§ **Instructions**:
• A. In the court ruling on Datto's suit against William Falk, what position did Falk take at Datto, and in what month and year did he start?
• B. List every published work or court case that the court ruling on Datto's suit against William Falk cites.
• C. Pick up the court ruling on Datto's suit against William Falk after its last sentence and carry the background section forward.

§ **Document segment**:
United States District Court, D. Connecticut

March 13, 2018

DATTO, INC., Plaintiff,
v.
WILLIAM FALK, Defendant.

          RULING ON CROSS MOTIONS FOR SUMMARY JUDGMENT

          Jeffrey Alker Meyer, United States District Judge.

         A “non-compete” agreement is an agreement between an employer and an employee that an employee will not work for a competing business if she stops working for her employer. Non-compete agreements have proved controversial for hundreds of years since their origin in mercantile England. See Harlan M. Blake, Employee Agreements Not to Compete, 73 Harv. L. Rev. 625, 629-46 (1960). They continue nonetheless to thrive in the American workplace today and remain a frequent subject for litigation in U.S. courts. See generally J. Gregory Grisham, Beyond the Red-Blue Divide: An Overview of Current Trends in State Non-Compete Law, 18 Federalist Soc'y Rev. 82 (2017); Norman D. Bishara, Fifty Ways to Leave Your Employer: Relative Enforcement of Covenants Not to Compete, Trends, and Implications for Employee Mobility Policy, 13 U. Pa. J. Bus. L. 751 (2011).

         A non-compete agreement outright bars an employee from going to work for the competition. Sometimes employers use a less restrictive alternative: to allow an employee to jump ship to the competition but discourage this by docking them with a loss of certain company benefits. “Federal cases draw a distinction between provisions that prevent an employee from working for a competitor and those that call for a forfeiture of certain benefits should he do so.” Tatom v. Ameritech Corp., 305 F.3d 737, 744 (7th Cir. 2002). This latter form of agreement is commonly known as a forfeiture-for-competition agreement. See, e.g., Lucente v. Int'l Bus. Machines Corp., 75 F.Supp.2d 169, 172-73 (S.D.N.Y. 1999).

         That is the type of agreement at issue in this case. Plaintiff Datto, Inc. seeks to forfeit the stock option rights of defendant William Falk as a consequence of his leaving Datto to work for one of Datto's competitors. Now the parties have cross-moved for summary judgment, and I conclude that Falk agreed to forfeit his stock options and that his agreement to do so is enforceable as a matter of law.

         Background

         Datto is a privately-held company based in Connecticut that furnishes data protection and back-up services for businesses. Falk began working for Datto as its Chief Revenue Officer in February 2014. Datto and Falk entered into a series of agreements over the course of his employment that are all necessary to an understanding of this case.

§ **Data extract**:
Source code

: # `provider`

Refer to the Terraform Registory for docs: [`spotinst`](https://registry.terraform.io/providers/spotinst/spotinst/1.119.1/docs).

§ **Responses per task**:
• A. Falk began working as Datto's Chief Revenue Officer in February 2014.

• B.
- Harlan M. Blake, Employee Agreements Not to Compete, 73 Harv. L. Rev. 625 (1960)
- J. Gregory Grisham, Beyond the Red-Blue Divide: An Overview of Current Trends in State Non-Compete Law, 18 Federalist Soc'y Rev. 82 (2017)
- Norman D. Bishara, Fifty Ways to Leave Your Employer: Relative Enforcement of Covenants Not to Compete, Trends, and Implications for Employee Mobility Policy, 13 U. Pa. J. Bus. L. 751 (2011)
- Tatom v. Ameritech Corp., 305 F.3d 737 (7th Cir. 2002)
- Lucente v. Int'l Bus. Machines Corp., 75 F.Supp.2d 169 (S.D.N.Y. 1999)

• C.
         At the start of his employment, Falk signed a document titled “Confidentiality, Assignment of Inventions, and Non-Compete Agreement” that the parties refer to as the “Restrictive Covenant Agreement.” Doc. #45-1. This agreement was designed in part to impede Falk from harming Datto if he left his job there. It barred Falk from working for a competitor for one year after the termination of his employment, from soliciting any Datto employees for two years after the termination of his employment, and from thereafter disclosing or using Datto's confidential information. Id. at 2-4.

         Datto offered Falk stock options as part of his employment package. Doc. #75 at 3. These options were governed by a separate agreement titled “Datto, Inc. 2013 Stock Incentive Plan, ” which the parties refer to simply as “the Plan.” Id. at 16-40. The declared purpose of the Plan was to aid Datto in recruiting and retaining employees as well as to benefit the company from the added interest that employees will have in the welfare of the company as a result of having a proprietary interest in the company. Id. at 16.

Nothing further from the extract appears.